No doubt you’ve heard this before. You’ve probably said it to someone yourself. (Most likely one of your kids.)

Use your brain, but which part of the brain? Once, this question wouldn’t have made much sense. Now, using magnetic resonance imaging, neuroscientists can watch as different parts of the brain turn on and off as it processes incoming messages.

We can actually see the brain receive a stimulus and form a response, and when the brain takes in information contrary to its owner’s preconditioning — strongly held cultural, religious or political beliefs — the brain registers discomfort and begins to rationalize the information away. It bypasses the area of the brain that deals in facts and moves to a part of the circuitry that make its owner feel better.

According to Professor Drew Westen of Emory University, it is the same part of the brain that makes drug addicts feel good about getting high. In other words, stress reduction takes precedent over rational thinking.

Consider the amount of stress in every day life today: the economy, global climate change, technology run amok, gonzo politics and round-the-clock news coverage that never lets you take an easy breath. It’s easy to see why there’s a lot of irrational thinking going on.

Fear can sharpen the senses, but it doesn’t always enhance our problem-solving abilities, and those who seek power are not above using our fears and anxieties to their own ends.

• • • • •

Short problem ::
Rewrite the piece on the brain and belief, starting with "Use your brain, but" and going on through "over rational thinking.", with "unease" put in place of "discomfort". The material that comes next is separate from the piece on the brain and belief.

• • • • •

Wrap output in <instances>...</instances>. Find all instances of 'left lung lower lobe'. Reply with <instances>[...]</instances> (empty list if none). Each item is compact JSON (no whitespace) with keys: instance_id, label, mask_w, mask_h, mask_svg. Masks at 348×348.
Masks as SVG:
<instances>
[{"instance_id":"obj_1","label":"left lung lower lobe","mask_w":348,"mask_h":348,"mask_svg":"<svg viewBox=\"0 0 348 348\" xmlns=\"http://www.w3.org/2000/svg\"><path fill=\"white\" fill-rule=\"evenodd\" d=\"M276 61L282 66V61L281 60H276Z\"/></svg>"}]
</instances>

• • • • •

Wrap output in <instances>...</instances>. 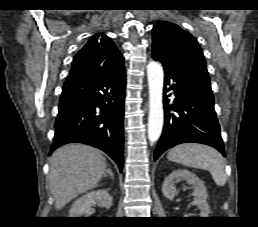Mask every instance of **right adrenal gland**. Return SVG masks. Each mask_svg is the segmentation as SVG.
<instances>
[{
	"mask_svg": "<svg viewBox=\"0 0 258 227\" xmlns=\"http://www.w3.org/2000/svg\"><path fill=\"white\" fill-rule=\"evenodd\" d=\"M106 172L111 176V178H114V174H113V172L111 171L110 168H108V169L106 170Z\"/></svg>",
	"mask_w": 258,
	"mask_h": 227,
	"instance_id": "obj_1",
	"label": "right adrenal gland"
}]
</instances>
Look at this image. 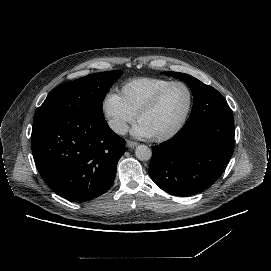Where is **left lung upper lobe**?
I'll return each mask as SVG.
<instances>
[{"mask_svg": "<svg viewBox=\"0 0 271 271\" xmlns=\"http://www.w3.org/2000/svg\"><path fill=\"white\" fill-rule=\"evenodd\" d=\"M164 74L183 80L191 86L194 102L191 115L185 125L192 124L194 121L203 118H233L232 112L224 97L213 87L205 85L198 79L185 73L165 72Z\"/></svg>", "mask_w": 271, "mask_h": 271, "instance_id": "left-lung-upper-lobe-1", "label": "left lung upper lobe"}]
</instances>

• • • • •

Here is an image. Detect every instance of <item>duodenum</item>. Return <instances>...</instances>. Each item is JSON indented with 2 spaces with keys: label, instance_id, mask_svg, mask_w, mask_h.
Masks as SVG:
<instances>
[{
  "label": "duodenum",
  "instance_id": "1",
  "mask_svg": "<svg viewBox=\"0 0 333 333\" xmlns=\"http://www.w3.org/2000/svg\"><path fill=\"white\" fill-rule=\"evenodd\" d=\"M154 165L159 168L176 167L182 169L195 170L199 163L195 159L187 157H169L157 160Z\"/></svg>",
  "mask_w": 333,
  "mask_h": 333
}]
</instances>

• • • • •

Reply to the task ::
Use your brain, but which part of the brain? Once, this question wouldn’t have made much sense. Now, using magnetic resonance imaging, neuroscientists can watch as different parts of the brain turn on and off as it processes incoming messages.

We can actually see the brain receive a stimulus and form a response, and when the brain takes in information contrary to its owner’s preconditioning — strongly held cultural, religious or political beliefs — the brain registers unease and begins to rationalize the information away. It bypasses the area of the brain that deals in facts and moves to a part of the circuitry that make its owner feel better.

According to Professor Drew Westen of Emory University, it is the same part of the brain that makes drug addicts feel good about getting high. In other words, stress reduction takes precedent over rational thinking.